We often say that a picture is worth a 1,000 words. In podiatry, x-rays are like a picture and they, too, are worth 1,000 words. In this case example, the patient suffered from a bunion deformity (hallux valgus) shown in X-ray #1 taken with the patient standing and the x-ray camera looking down:
This is called an AP (anterior-posterior) view or DP (dorso-plantar) view. Standard foot x-rays, when taken for surgical planning for bunion surgery, should always be taken in full weight bearing so that the surgeon can determine the splay of the foot. The relationship of some of the important bones in bunion surgery can change when going from no weight bearing to full weight bearing.
The circle is around the metatarso-phalangeal joint. The great toe is angled toward the second toe and slightly overlapping it. The goal of most bunion correction surgeries is to move the head of the first metatarsal toward the second metatarsal. There are many procedures that accomplish this. In some, the entire metatarsal is re-positioned and fused to the cuneiform (bone). In other procedures, the metatarsal is cut with the 2 parts re-positioned, then held in place with absorbable or metallic screws.
In the surgery performed on this patient, the surgeon chose to cut the metatarsal and re align it. X-ray #2 is post-operative and shows the result of the surgery:
Starting at the bottom of the x-ray, the metatarsal was cut with a bone saw and held in position with 2 screws. However, the surgeon miscalculated and moved the bone too far over. The bone (the 1st metatarsal) is now too close to the 2nd metatarsal.
Foot surgeons use a variety of measurements when evaluating x-rays in order to determine how much the bones are deformed and therefore how much the bones need to be re-aligned. In this example, the key measurement is known as the intermetatarsal angle. This is the angle formed by a straight line draw along the long axis of the 1st metatarsal and a similar line drawn through the 2nd metatarsal. The angle formed is known as the “intermetatarsal angle.” The normal intermetatarsal angle is between 0-8 degrees. In this example, the pre-operative intermetatarsal angle was greater than 8 degrees. The surgeon made the intermetatarsal beyond 0 degrees or into a “negative” intermetatarsal angle. This is considered malpractice. The angle should not be less than 0 degrees.
If the angle is less than 0 degrees it is likely that the great toe will move in the opposite direction. That direction is known as “hallux varus.” In X-ray #2 the great toe is in the position of “hallux varus.” Proper foot function is often ruined if the great toe is not properly positioned. Some patients can function with a hallux varus if they can tolerate the embarrassment from an oddly deformed-looking foot, and if they can squeeze the great toe into a shoe and comfortably walk.
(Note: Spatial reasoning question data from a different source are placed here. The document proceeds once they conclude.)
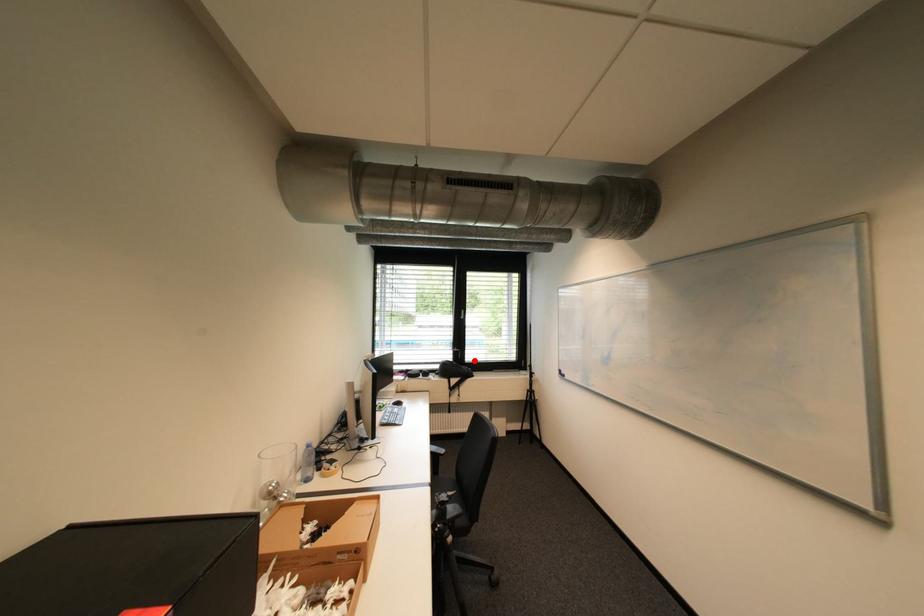
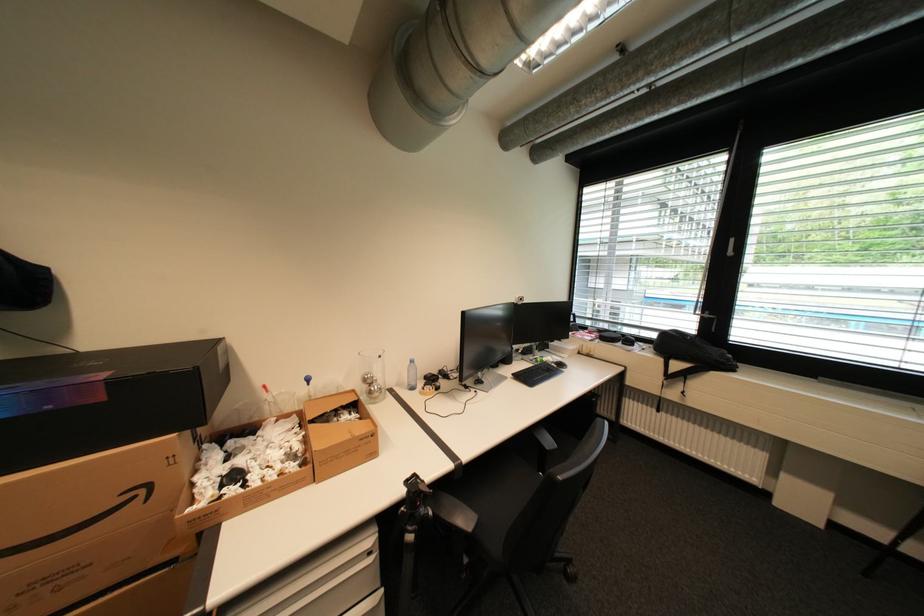
The point at the highlighted location is marked in the first image. Where is the corresponding point in the second image?

(739, 339)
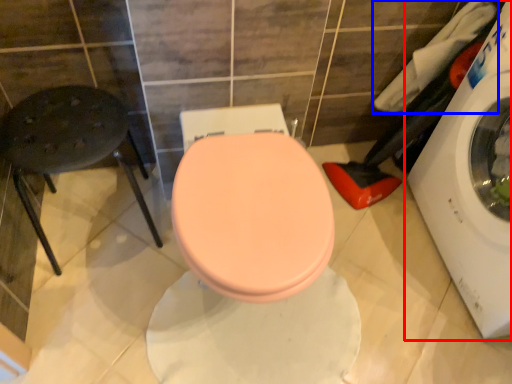
Question: Which of the following is the closest to the observer, washing machine (highlighted by a red box) or laundry (highlighted by a blue box)?

Choices:
 (A) washing machine
 (B) laundry

Answer: (A)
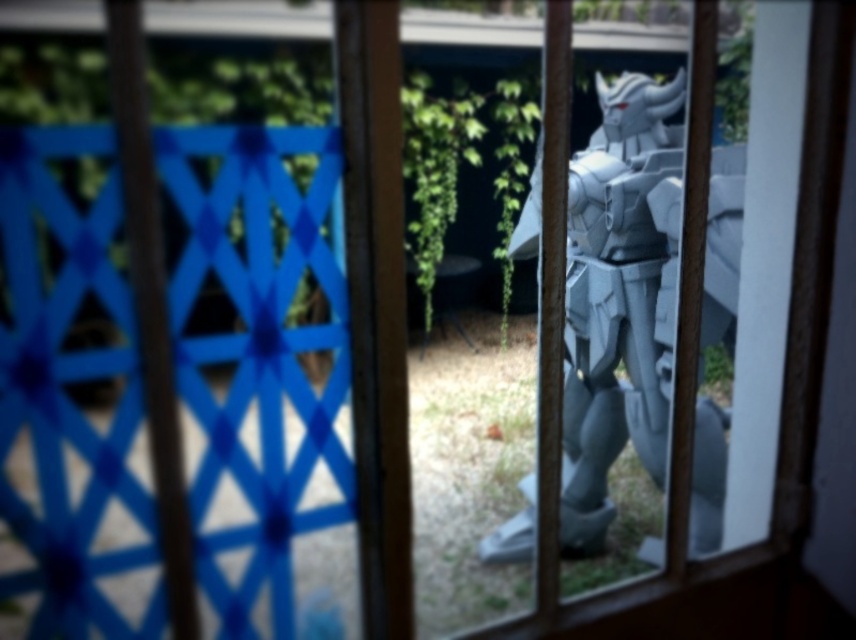
From the picture: You are a delivery drone that needs to fly through the gap between the blue lattice fence at left and the camera. Your drone has a wingspan of 1.2 meters. Can you safely pass through the gap?

The gap between the blue lattice fence at left and the camera is 1.32 meters, which is wider than the drone wingspan of 1.2 meters. Yes, the drone can safely pass through the gap.

You are a painter standing in front of the window with wooden bars. You want to paint the blue lattice fence at left and the gray metallic armor at center. Which object should you focus on first if you want to paint the wider one?

The blue lattice fence at left is wider than the gray metallic armor at center, so you should focus on painting the blue lattice fence at left first.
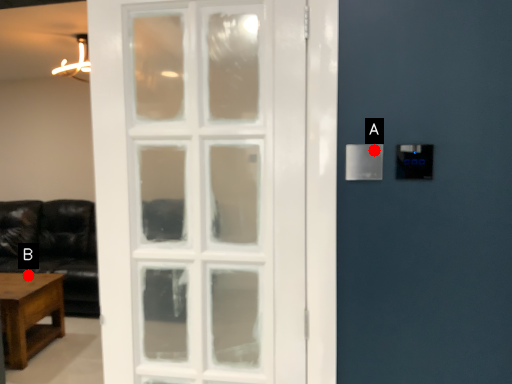
Question: Two points are circled on the image, labeled by A and B beside each circle. Which point is farther to the camera?

Choices:
 (A) A is further
 (B) B is further

Answer: (B)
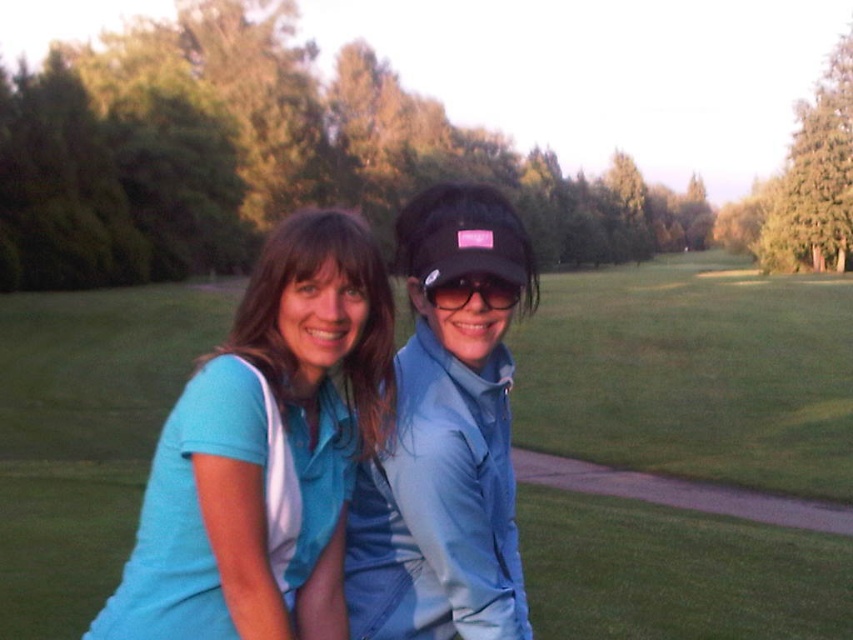
You are a photographer trying to capture a clear shot of both the matte blue jacket at center and the black matte sunglasses at center. Since you want both subjects to be in focus, you need to adjust your camera settings. Which object should you focus on first to ensure both are sharp?

You should focus on the matte blue jacket at center first because it is closer to the viewer than the black matte sunglasses at center, so adjusting focus starting from the closer object will help both be in sharp focus.

You are standing at the point marked by coordinates point (265, 451) in the image. Looking around, you see a matte blue shirt at center. Which direction should you face to see the person wearing the light blue polo shirt over a white undershirt?

The point (265, 451) marks the matte blue shirt at center, so facing forward from that point would allow you to see the matte blue shirt at center. The person wearing the light blue polo shirt over a white undershirt is likely the one on the left, so turning to your left would face you towards them.

You are standing at the position of the person on the left and want to throw a ball to the point closer to the camera between point (x=608, y=566) and point (x=180, y=572). Which point should you aim for?

You should aim for point (x=180, y=572) because it is closer to the camera than point (x=608, y=566).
Most cannot.
When a surgeon sees that she miscalculated and created a hallux varus, it is incumbent upon the surgeon to do something to stop the big toe from moving further away from the 2nd toe. Sometimes a brace suffices but more often surgery is needed to get the bones into their correct position. In this case, the surgeon failed to realize that surgery was needed. The patient continuously complained of more pain than he had before surgery because of the hallux varus, and of his inability to properly fit into a shoe, and walk comfortably.
X-ray #3 shows a worsening of the hallux varus:
The patient went to another foot surgeon who performed 2 surgeries to get the foot properly working again. We will discuss those in another blog.